Thursday, August 12, 2021

Menjaga Kelestarian Biodiversitas Satwa dan Gambut Indonesia

Indonesia terkenal dengan kekayaan hayati yang sangat besar yaitu menjadi 10 besar negara dengan mega diversitas dan terbesar di Asia Tenggara dengan menyumbang 1,3% dari yang ada di dunia. Tak hanya itu saja, ada sejumlah berbagai diversitas dunia yang disumbangkan Indonesia. Mulai dari 17% spesies burung, 12% mamalia, dan 7,3% reptil dunia.

 

Jumlah yang besar tersebut nyatanya punya ancaman yang cukup besar. Salah satunya laju kepunahan yang bisa menimpa berbagai diversitas yang Indonesia miliki. Tingkat kepunahan ini diakibat oleh tinggi berbagai aktivitas yang mengancam satwa liar di tanah air.

 

Berbagai aktivitas ini kepunahan banyak hubungannya dari aktivitas yang disebabkan oleh manusia. Mulai dari perubahan iklim, eksploitasi alam, alih fungsi hutan, perburuan besar-besaran hingga perdagangan satwa liar.

■ **Bahan**
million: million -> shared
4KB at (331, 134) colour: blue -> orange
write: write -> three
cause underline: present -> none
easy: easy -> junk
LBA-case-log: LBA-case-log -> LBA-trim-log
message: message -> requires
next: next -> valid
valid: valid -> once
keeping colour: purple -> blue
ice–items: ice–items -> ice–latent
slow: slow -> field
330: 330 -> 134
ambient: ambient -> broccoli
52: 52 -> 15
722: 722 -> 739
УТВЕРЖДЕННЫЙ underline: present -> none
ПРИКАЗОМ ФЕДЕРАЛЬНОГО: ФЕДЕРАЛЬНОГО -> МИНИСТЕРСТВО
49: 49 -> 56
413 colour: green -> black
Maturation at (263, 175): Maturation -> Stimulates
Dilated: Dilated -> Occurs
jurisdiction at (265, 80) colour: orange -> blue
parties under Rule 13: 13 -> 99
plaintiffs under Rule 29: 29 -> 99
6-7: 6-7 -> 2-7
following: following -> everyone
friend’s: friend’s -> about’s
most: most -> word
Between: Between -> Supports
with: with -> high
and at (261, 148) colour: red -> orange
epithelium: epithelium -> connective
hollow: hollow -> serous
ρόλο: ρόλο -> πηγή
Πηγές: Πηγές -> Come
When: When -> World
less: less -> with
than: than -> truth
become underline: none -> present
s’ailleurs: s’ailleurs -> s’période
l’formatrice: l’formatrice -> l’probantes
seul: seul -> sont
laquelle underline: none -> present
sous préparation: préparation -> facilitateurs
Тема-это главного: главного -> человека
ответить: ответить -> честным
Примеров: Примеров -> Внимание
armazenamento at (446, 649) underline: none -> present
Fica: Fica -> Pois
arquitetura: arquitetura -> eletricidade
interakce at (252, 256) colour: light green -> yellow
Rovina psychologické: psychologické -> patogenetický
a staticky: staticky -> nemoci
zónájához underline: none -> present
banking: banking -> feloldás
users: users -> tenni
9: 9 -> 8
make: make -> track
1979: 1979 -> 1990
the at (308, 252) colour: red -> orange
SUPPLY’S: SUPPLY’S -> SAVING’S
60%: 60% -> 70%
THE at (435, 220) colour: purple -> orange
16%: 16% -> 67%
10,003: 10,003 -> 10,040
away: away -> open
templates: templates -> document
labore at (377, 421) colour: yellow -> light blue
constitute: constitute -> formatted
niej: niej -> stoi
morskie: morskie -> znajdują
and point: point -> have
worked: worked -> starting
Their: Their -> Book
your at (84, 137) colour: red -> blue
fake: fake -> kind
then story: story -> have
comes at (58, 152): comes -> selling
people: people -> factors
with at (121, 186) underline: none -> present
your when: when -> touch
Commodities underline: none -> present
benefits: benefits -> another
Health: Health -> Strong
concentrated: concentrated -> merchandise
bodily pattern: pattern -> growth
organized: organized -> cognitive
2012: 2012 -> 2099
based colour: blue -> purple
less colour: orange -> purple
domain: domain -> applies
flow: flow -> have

■ **Instruksi Tugas**
Salin tanpa perubahan bagian teks tentang kekayaan hayati Indonesia, mulai dari "Jumlah yang besar" sampai dengan "di tanah air.". Baris-baris di atas tidak diperlukan untuk tugas ini.

■ **Jawaban Tertulis**
Jumlah yang besar tersebut nyatanya punya ancaman yang cukup besar. Salah satunya laju kepunahan yang bisa menimpa berbagai diversitas yang Indonesia miliki. Tingkat kepunahan ini diakibat oleh tinggi berbagai aktivitas yang mengancam satwa liar di tanah air.